According to Shakespeare, by way of the Roman historian Plutarch, a soothsayer passed along to Julius Caesar this solemn warning: “Beware the Ides of March.” Caesar should have taken those words more seriously. In spite of the soothsayer’s warning, fearsome thundering, and his wife’s dreams of murder, Caesar went about his business on the ides, March 15, 44 B.C., and Brutus and about sixty co-conspirators stabbed him to death in the Roman Senate. I guess that's when Caesar got the point.
“Beware the ides of March.” I don’t remember if I first heard that phrase on one of my mother’s Shakespeare LPs or if it was in Mr. Larson’s eleventh-grade English class. Seems like that’s the year we read some of Shakespeare’s plays, including Julius Caesar, from which that phrase comes.
“Beware the ides of March.” The term ides was used to describe the 15th day of the months of March, May, July, and October. But thanks to Shakespeare, our contemporary understanding thinks only of the ides of March. When was the last time you heard anyone say anything about the ides of July? Probably never. “Beware the ides of March.”
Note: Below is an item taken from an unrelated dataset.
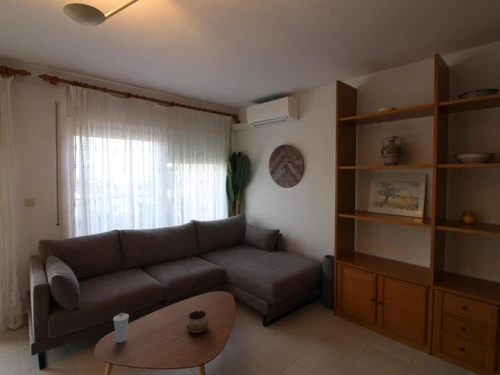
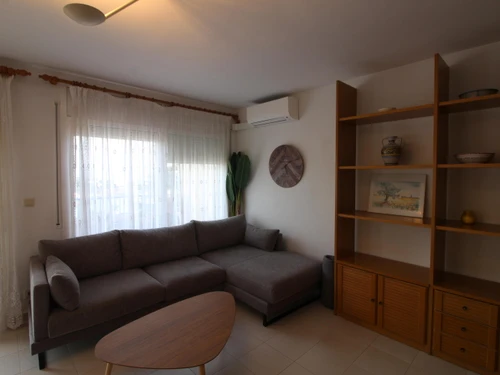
- cup [112,312,130,344]
- decorative bowl [185,310,209,335]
But why March? I did a little internet research (you know what that means: I googled once and clicked twice) and much to surprise I found a site called “The Top Ten Reasons to Beware the Ides of March.” No kidding. The site reveals ten nasty things that have happened on March 15 across the centuries—among them: the assassination of Julius Caesar in 44 B.C.; a raid on Southern England in 1360; a destructive Samoan cyclone in 1889 that sunk a bunch of ships and killed a bunch of people; Czar Nicholas II abdication of the throne to the Bolsheviks in 1917; Germany’s occupation of Czechoslovakia in 1939; a deadly Midwest blizzard in 1941; a world record rainfall of 73.62 inches on the Indian Ocean island of La Reunion in 1952; and the CBS’s cancellation of the Ed Sullivan Show in 1971. Holy Moley! That’s some nasty stuff right there. Maybe we should beware the ides of March.
Or maybe not. I can’t speak for you or Caesar or the Russians or the Czechs or the poor islanders who live on La Reunion, but the ides of March has never been cruel to me. The worst thing the ides of March means for me is that I only have one month left to procrastinate on my taxes. Other than that, I like March 15 just fine.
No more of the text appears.